Was sagen die Betroffenen?

Der Chef des Eigentümerverbands Haus und Grund Kai Warnecke schätzt, dass von einer Sanierungspflicht in den nächsten zehn Jahren ein Drittel aller Wohngebäude in Deutschland betroffen wäre – vor allem Ein- und Zwei-Familien-Häuser. Die Kosten würden die finanziellen Möglichkeiten vieler Eigentümer übersteigen. Die Vorgaben für Neubauten könnten „dem Neubau den nächsten Rückschlag geben und viele Träume von den eigenen vier Wänden platzen lassen“, so Warnecke.

Der Geschäftsführer des Berliner Mietervereins Sebastian Bartels rechnet damit, dass in der Hauptstadt 500.000 Wohnungen in Folge des Gesetzes saniert werden müssen.
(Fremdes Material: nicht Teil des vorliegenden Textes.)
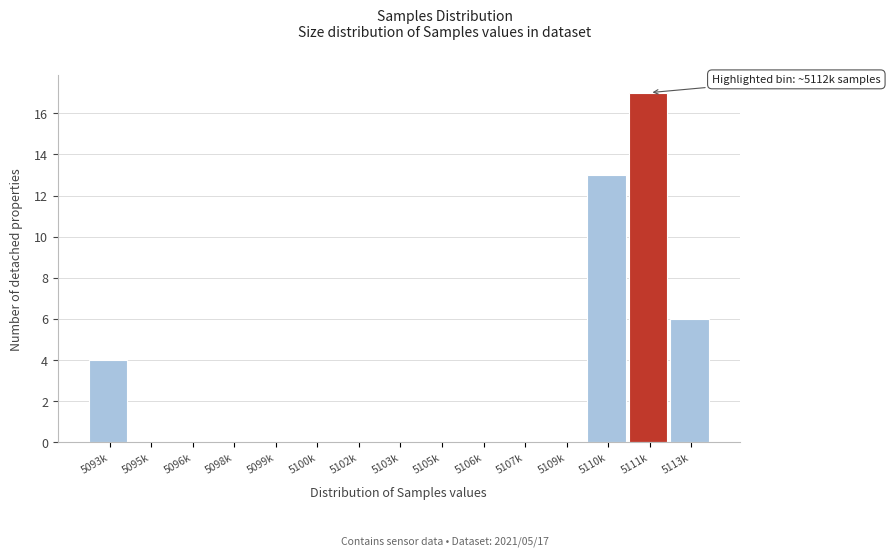

Reading right to left, what are all the values shown in this chart?

5113k=6	5111k=17	5110k=13	5109k=0	5107k=0	5106k=0	5105k=0	5103k=0	5102k=0	5100k=0	5099k=0	5098k=0	5096k=0	5095k=0	5093k=4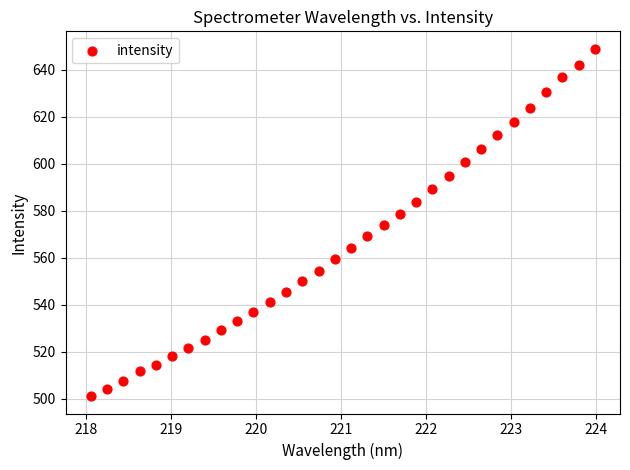

What is the range of X values (max minus min)?

5.9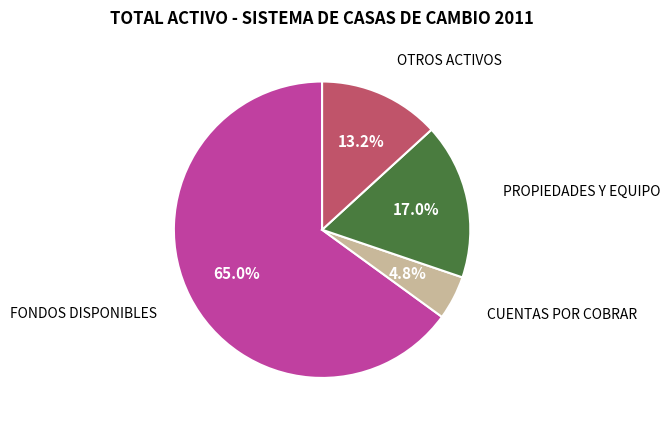

Is there any slice that represents more than half of the pie?

Yes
Er begrüßt jedoch die verpflichtende Regelung, weil damit den Mietern geholfen werde, Geld zu sparen und dort renoviert werde, wo es am dringendsten sei. Die Zeit für kleinteilige Maßnahmen gebe es nicht mehr, so Bartels. Neben der sozialverträglichen Ausgestaltung der Pläne regt er auch eine Gesetzesänderung an, um zu verhindern, dass die Vermieter wie bisher bis zu 8 Prozent der Sanierungskosten auf die Miete umlegen können.

Was wird am Ende umgesetzt?

Tatsächlich lässt sich noch kaum seriös sagen, wie viel von dem Gesetzentwurf letztlich europäisches und deutsches Recht wird. Schließlich sind jetzt die Mitgliedsstaaten an der Reihe und dürften noch jede Menge Veränderungswünsche haben. Außerdem verfügen die einzelnen Regierungen ohnehin über eine gewisse Gestaltungsfreiheit bei der Umsetzung in nationales Recht. Bis sich Mitgliedsstaaten und EU-Parlament auf einen gemeinsamen Rahmen geeinigt haben, dürften noch Monate vergehen.